→ WRITTEN INSTRUCTION: Lay out the lines below as a two-column CSV with the columns input and output. Give one row per input with its output, each in a single quoted field with line breaks turned into spaces.

[start DATA FOR THE TASK]

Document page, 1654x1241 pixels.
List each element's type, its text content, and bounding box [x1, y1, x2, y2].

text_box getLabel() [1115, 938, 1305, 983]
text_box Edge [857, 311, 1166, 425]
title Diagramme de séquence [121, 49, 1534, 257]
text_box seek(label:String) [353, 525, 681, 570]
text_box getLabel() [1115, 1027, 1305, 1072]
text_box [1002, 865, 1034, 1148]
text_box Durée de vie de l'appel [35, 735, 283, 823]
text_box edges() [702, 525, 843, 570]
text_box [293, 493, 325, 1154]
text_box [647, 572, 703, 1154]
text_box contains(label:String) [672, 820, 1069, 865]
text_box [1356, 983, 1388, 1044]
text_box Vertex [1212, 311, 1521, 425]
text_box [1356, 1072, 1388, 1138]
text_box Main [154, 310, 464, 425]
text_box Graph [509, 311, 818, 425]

[end DATA FOR THE TASK]

→ FULL SOLUTION:
input,output
"Document page, 1654x1241 pixels. List each element's type, its text content, and bounding box [x1, y1, x2, y2].","text_box getLabel() [1115, 938, 1305, 983] text_box Edge [857, 311, 1166, 425] title Diagramme de séquence [121, 49, 1534, 257] text_box seek(label:String) [353, 525, 681, 570] text_box getLabel() [1115, 1027, 1305, 1072] text_box [1002, 865, 1034, 1148] text_box Durée de vie de l'appel [35, 735, 283, 823] text_box edges() [702, 525, 843, 570] text_box [293, 493, 325, 1154] text_box [647, 572, 703, 1154] text_box contains(label:String) [672, 820, 1069, 865] text_box [1356, 983, 1388, 1044] text_box Vertex [1212, 311, 1521, 425] text_box [1356, 1072, 1388, 1138] text_box Main [154, 310, 464, 425] text_box Graph [509, 311, 818, 425]"